ABSTRACT

Gender relations come into play as women and men engage in a food system under different conditions – whether in production, trading, employment, agribusiness or food consumption: if they have contrasting goals and constraints, or if they develop different strategies based on systematic differences in rights, opportunities and resource endowments. The main remedy promoted for the resultant gender gaps in technology adoption and productivity are “equal access” policies designed to level the playing field for rural men and women in terms of their access to land, capital, markets and development services. The assumption of the equal access approach is that closing the gender gap means that male and female farmers can and will adopt the same technology. This chapter questions this approach by examining the case for a diversity of agricultural technologies, some of which may be gender neutral, but others of which may purposively incorporate a gender bias in favor of women. Our question is whether there is a rationale for the design of technologies that deliberately target men and women differently without condemning either to relative disadvantage. Plant breeding provides a useful process with which to explore the case for gender-responsive diversity of technology.

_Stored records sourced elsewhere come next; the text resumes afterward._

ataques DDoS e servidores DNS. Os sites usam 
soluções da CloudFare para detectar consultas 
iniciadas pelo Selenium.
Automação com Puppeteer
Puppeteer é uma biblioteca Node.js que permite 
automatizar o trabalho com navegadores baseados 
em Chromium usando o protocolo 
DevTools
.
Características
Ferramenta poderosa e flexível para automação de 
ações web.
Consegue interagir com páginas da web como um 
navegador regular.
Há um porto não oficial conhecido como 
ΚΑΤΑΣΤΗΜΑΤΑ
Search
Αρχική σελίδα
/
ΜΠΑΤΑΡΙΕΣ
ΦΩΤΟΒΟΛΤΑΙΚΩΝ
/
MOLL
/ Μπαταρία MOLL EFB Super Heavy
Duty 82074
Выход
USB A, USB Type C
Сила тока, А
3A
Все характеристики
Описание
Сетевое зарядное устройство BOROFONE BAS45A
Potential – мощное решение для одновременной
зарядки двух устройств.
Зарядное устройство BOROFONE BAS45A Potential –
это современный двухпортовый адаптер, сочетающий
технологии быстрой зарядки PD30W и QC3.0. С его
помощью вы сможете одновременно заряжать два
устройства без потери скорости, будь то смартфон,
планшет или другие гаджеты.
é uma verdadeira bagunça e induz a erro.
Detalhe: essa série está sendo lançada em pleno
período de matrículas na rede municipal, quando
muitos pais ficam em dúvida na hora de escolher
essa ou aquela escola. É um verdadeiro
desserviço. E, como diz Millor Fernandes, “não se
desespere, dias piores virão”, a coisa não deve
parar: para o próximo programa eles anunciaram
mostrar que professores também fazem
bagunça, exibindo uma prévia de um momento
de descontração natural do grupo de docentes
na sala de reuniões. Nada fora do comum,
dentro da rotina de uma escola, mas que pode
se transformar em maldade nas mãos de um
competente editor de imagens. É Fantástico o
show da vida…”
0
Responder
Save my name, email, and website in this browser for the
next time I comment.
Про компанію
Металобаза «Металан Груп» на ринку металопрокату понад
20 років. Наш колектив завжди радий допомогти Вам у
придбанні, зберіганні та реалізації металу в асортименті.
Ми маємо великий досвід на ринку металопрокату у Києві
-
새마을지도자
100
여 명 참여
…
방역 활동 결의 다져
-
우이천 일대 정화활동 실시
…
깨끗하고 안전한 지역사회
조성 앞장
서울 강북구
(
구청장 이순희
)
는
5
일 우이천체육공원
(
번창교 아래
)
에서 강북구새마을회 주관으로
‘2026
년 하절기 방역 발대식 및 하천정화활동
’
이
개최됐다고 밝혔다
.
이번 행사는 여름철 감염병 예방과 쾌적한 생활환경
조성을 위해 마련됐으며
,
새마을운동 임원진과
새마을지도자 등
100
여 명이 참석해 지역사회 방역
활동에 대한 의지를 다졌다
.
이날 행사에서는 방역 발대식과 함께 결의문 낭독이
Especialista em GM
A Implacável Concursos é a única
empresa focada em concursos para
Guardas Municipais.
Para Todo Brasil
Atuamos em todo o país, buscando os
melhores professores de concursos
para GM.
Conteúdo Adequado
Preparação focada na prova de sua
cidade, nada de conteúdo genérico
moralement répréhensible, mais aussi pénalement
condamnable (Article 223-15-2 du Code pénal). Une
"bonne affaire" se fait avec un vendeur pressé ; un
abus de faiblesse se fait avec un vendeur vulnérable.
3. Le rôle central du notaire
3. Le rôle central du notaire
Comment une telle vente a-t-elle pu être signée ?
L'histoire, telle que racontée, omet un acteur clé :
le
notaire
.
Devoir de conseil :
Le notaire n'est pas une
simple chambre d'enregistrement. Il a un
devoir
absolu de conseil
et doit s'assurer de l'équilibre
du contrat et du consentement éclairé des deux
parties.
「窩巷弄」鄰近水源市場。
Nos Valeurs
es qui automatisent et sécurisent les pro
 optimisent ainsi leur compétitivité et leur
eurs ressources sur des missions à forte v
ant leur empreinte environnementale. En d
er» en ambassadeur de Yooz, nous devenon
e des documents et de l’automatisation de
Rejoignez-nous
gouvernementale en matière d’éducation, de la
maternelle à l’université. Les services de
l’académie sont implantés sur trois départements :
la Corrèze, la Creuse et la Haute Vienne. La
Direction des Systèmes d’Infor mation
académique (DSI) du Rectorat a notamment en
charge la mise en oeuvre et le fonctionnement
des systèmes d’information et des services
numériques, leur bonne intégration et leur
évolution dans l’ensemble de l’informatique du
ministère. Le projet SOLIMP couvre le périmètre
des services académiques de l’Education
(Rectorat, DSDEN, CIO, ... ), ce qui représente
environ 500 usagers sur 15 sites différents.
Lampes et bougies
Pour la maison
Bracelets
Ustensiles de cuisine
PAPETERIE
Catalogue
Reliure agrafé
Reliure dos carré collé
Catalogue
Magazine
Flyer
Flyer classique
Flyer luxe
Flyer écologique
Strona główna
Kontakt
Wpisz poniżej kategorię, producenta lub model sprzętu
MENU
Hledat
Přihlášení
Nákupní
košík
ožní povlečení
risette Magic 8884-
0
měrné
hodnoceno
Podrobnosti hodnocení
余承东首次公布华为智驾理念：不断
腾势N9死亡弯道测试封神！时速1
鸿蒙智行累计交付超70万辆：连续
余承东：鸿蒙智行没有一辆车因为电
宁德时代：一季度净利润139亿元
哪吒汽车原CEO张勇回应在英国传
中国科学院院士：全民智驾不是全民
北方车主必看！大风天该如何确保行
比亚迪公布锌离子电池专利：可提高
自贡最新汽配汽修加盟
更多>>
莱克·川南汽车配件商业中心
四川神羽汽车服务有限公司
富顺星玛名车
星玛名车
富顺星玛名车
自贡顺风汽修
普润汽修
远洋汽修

User acceptance of the end products of breeding is often heavily dependent on preferences for varietal traits which can be differentiated by gender. We review 39 case studies which have examined gender-differentiated plant trait preferences. The studies consistently evidence a number of traits that are given more importance by women. Further analysis of the cases shows that some preferences such as the priority given to quality traits are strongly expressed by women and associated with their traditional responsibilities for food preparation, but may be equally important to men. The evidence from these studies does not lead to the conclusion that breeders need to develop varieties specifically for women, but it does suggest the importance of ensuring that adaptation and use traits important for women are represented in breeding material.